DECISION MODEL
A decision rule determines whether the record pair is linked, not linked or considered further as a possible link. The first phase of this process is automated, in which a record is assigned to its best possible pairing. This process is known as one-to-one assignment. Ideally (and often true in practice) each record has a single, obvious best pairing, which is its true match.
Linking projects in the ABS have typically used an auction algorithm to assign optimally one record on the first dataset to one record on the second dataset. The auction algorithm maximises the sum of all the record pair comparison weights through alternative assignment choices, such that if a record A1 on File A links well to records B1 and B2 on File B, but record A2 links well to B2 only, the auction algorithm will assign A1 to B1 and A2 to B2, to maximise the overall comparison weights for all record pairs.
The second phase of the decision rule stage takes the output of one-to-one assignment and decides which pairs should be retained as links, and which should be rejected as non-links. This is done by defining cut-off weights against which record pair comparison weights are evaluated. The simplest decision rule uses a single cut-off such that all record pairs with a weight greater than or equal to the cut-off are assigned as links, and all those pairs with a weight less than the cut-off are assigned as non-links. A more sophisticated decision rule was used in the Death registrations to Census linkage project and employs lower and upper cut-offs. Record pairs with a weight above the upper cut-off are declared links while those with a weight below the lower cut-off are declared non-links. The record pairs with weights between the upper and lower cut-offs are designated for clerical review.
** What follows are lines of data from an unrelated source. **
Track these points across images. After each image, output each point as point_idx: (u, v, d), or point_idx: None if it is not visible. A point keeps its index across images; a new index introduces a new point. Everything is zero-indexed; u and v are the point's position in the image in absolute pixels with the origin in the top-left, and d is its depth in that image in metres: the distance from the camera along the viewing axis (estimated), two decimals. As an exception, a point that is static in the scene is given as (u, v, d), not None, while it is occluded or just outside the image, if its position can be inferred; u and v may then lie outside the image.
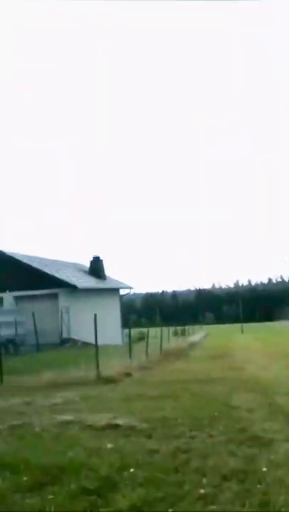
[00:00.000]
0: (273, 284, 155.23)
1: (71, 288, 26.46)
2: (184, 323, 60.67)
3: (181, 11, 69.65)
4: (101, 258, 32.80)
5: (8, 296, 26.52)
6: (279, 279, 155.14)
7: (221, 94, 76.66)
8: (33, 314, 22.36)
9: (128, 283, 35.21)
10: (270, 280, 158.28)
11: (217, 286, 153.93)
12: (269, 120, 78.87)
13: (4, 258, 26.69)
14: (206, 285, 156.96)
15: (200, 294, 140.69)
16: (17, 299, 26.46)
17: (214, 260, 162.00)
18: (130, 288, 35.64)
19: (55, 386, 11.78)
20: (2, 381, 13.21)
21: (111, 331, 31.24)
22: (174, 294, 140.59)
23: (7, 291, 26.49)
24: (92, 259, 32.70)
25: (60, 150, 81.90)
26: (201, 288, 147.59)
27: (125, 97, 77.83)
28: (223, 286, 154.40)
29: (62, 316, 25.28)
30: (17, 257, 26.75)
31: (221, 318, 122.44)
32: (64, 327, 25.68)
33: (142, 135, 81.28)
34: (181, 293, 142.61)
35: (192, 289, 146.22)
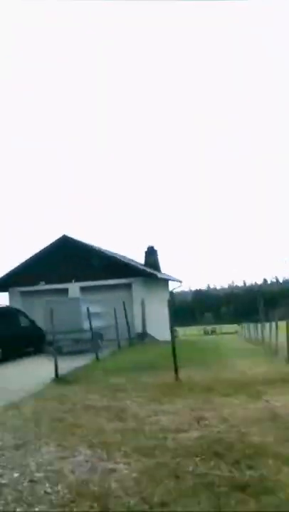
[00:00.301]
0: (268, 284, 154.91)
1: (145, 278, 23.98)
2: (182, 323, 58.98)
3: (181, 11, 67.64)
4: (155, 248, 30.33)
5: (73, 287, 23.89)
6: (273, 280, 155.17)
7: (221, 94, 75.09)
8: (124, 304, 19.87)
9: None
10: (265, 281, 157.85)
11: (212, 286, 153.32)
12: (269, 120, 77.73)
13: (70, 244, 24.06)
14: (201, 286, 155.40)
15: (197, 294, 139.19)
16: (83, 289, 23.85)
17: (208, 261, 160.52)
18: (180, 282, 33.32)
19: (267, 383, 9.42)
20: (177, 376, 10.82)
21: (163, 326, 28.85)
22: (172, 295, 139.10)
23: (73, 281, 23.87)
24: (146, 249, 30.18)
25: (60, 150, 79.14)
26: (198, 289, 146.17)
27: (125, 97, 75.78)
28: (218, 287, 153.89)
29: (143, 308, 22.79)
30: (88, 244, 24.13)
31: (219, 319, 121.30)
32: (139, 320, 23.18)
33: (141, 135, 79.17)
34: (178, 293, 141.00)
35: (187, 289, 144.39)
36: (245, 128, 76.12)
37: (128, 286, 23.54)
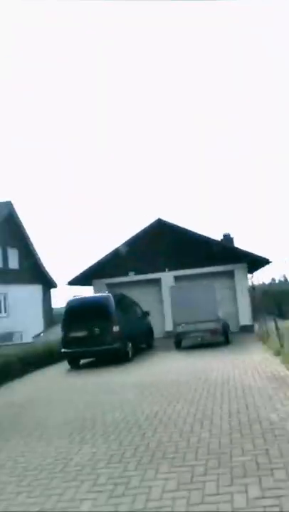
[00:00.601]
0: (276, 284, 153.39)
1: (243, 265, 21.71)
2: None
3: (181, 11, 65.73)
4: (232, 236, 28.00)
5: (167, 276, 21.61)
6: (282, 279, 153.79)
7: (221, 94, 72.85)
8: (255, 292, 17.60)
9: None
10: (273, 280, 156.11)
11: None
12: (269, 120, 75.62)
13: (165, 229, 21.75)
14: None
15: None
16: (176, 278, 21.56)
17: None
18: (252, 274, 30.97)
19: None
20: None
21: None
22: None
23: (166, 270, 21.59)
24: (222, 237, 27.83)
25: (60, 150, 76.85)
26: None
27: (125, 97, 73.41)
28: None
29: (253, 297, 20.54)
30: (184, 228, 21.78)
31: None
32: (247, 312, 20.94)
33: (142, 135, 76.92)
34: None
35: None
36: (246, 128, 73.89)
37: (229, 274, 21.28)
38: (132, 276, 21.88)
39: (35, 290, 32.07)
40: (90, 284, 22.59)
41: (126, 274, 21.98)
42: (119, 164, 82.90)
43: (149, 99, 76.62)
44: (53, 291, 34.57)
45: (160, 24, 67.19)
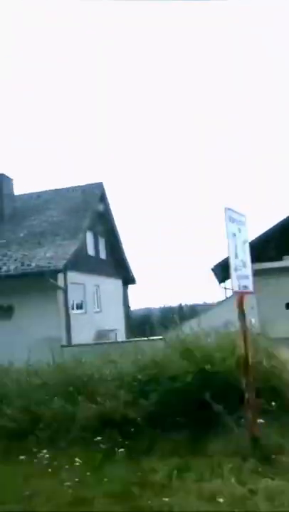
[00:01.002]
0: None
1: None
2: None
3: (181, 11, 64.30)
4: None
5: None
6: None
7: (221, 94, 71.59)
8: None
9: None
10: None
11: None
12: (269, 120, 74.49)
13: None
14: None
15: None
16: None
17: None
18: None
19: None
20: None
21: None
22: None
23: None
24: None
25: (60, 150, 74.96)
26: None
27: (125, 97, 71.77)
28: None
29: None
30: None
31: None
32: None
33: (142, 135, 75.14)
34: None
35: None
36: (246, 128, 72.38)
37: None
38: (287, 261, 18.58)
39: (117, 285, 28.59)
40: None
41: (279, 258, 18.67)
42: (118, 163, 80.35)
43: (149, 98, 74.49)
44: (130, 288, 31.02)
45: (160, 24, 65.33)
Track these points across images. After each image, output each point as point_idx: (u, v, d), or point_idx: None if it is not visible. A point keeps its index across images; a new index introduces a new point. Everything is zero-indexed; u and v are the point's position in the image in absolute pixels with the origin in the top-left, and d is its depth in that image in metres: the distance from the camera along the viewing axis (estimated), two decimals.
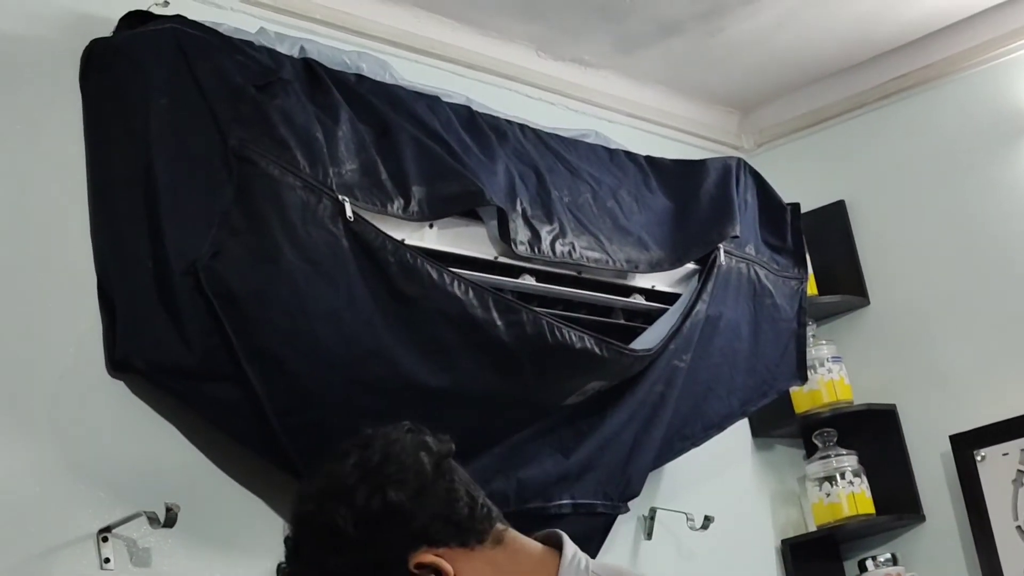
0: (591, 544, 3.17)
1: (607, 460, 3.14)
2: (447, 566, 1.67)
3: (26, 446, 2.42)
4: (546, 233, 2.93)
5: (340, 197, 2.53)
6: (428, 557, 1.67)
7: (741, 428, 3.92)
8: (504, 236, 2.85)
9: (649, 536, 3.53)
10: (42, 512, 2.40)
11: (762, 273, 3.46)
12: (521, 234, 2.88)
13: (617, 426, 3.13)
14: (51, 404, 2.47)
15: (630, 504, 3.28)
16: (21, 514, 2.37)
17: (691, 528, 3.59)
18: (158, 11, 2.72)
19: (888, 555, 3.92)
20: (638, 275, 3.18)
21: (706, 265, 3.30)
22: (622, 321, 3.17)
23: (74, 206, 2.59)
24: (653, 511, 3.54)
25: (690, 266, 3.30)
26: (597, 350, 2.88)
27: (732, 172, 3.52)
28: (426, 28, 3.42)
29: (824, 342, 4.04)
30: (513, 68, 3.64)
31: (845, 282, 4.13)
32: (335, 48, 2.88)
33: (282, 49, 2.74)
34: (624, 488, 3.21)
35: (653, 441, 3.24)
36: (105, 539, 2.45)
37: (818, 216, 4.13)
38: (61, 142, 2.61)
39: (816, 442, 3.99)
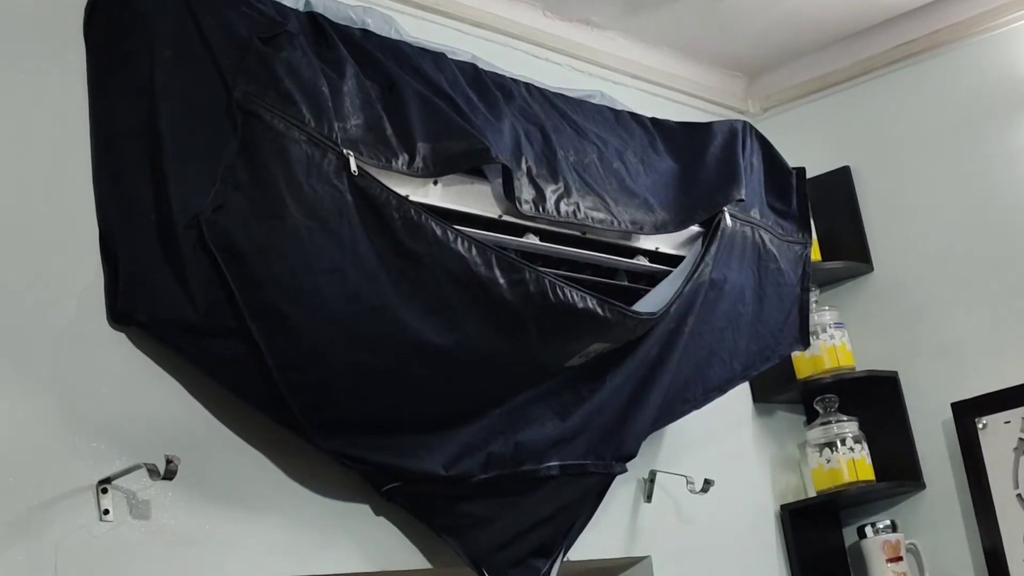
0: (586, 506, 3.19)
1: (604, 421, 3.15)
2: None
3: (26, 397, 2.42)
4: (551, 192, 2.93)
5: (345, 152, 2.53)
6: None
7: (742, 392, 3.95)
8: (509, 194, 2.84)
9: (649, 499, 3.56)
10: (42, 463, 2.41)
11: (767, 237, 3.47)
12: (526, 193, 2.88)
13: (616, 388, 3.14)
14: (52, 355, 2.48)
15: (629, 467, 3.28)
16: (21, 465, 2.38)
17: (691, 491, 3.61)
18: None
19: (888, 522, 3.96)
20: (642, 237, 3.18)
21: (711, 228, 3.30)
22: (626, 283, 3.17)
23: (77, 158, 2.60)
24: (653, 474, 3.56)
25: (695, 229, 3.31)
26: (600, 311, 2.88)
27: (738, 135, 3.52)
28: None
29: (827, 308, 4.06)
30: (519, 27, 3.63)
31: (849, 248, 4.15)
32: (340, 3, 2.87)
33: (287, 2, 2.73)
34: (617, 448, 3.22)
35: (651, 403, 3.25)
36: (104, 490, 2.46)
37: (823, 181, 4.15)
38: (64, 94, 2.61)
39: (817, 408, 4.02)
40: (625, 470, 3.28)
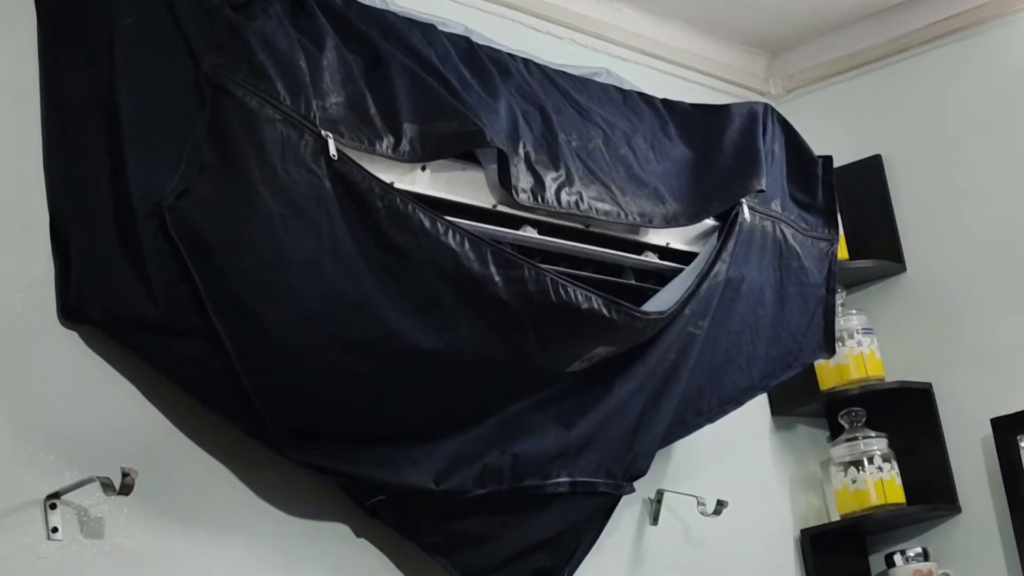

Note that even where the original data is of very high quality, the information on equivalent records may not be identical across all the blocking and linking variables. For this reason, several ‘passes’ are used to optimise the opportunity for equivalent records to be linked, with different combinations of blocking and linking variables for each pass. Records on each dataset not linked on one pass are included in the pool of possible links for the next pass.
In clerical review, each record pair is manually inspected to resolve its match status. A clerical reviewer is often able to utilise information which cannot be captured in the automated comparison process, such as variations in names and common transcription errors (e.g. 1 and 7). Reviewed records are either accepted as links or rejected as non-links.
In order to establish the upper and lower cut-off values, a sample of the record pairs is clerically reviewed. This enables an estimate of the number of false links. In the 2011 Death registrations to Census linkage project the upper cut-offs were set at a weight value such that no false links were detected above the cut-offs. In the fifth pass neither sampling nor one-to-one assignment was used. Rather, all potential links for the remaining unlinked Aboriginal and Torres Strait Islander deaths were manually reviewed. In all passes, any record pair that included an Aboriginal and Torres Strait Islander death and had a link weight below the lower cut-off was also subjected to clerical review, regardless of the link weight.
Thus considerable resources were assigned to clerical review to ensure greater control over quality. This achieved:
- a reduction in the amount of false links–since a high upper clerical cut-off weight could be chosen before automatically assigning record pairs as links
- tailored clerical review–allowing for specific sub populations, such as potential Aboriginal and Torres Strait islander links, to be targeted.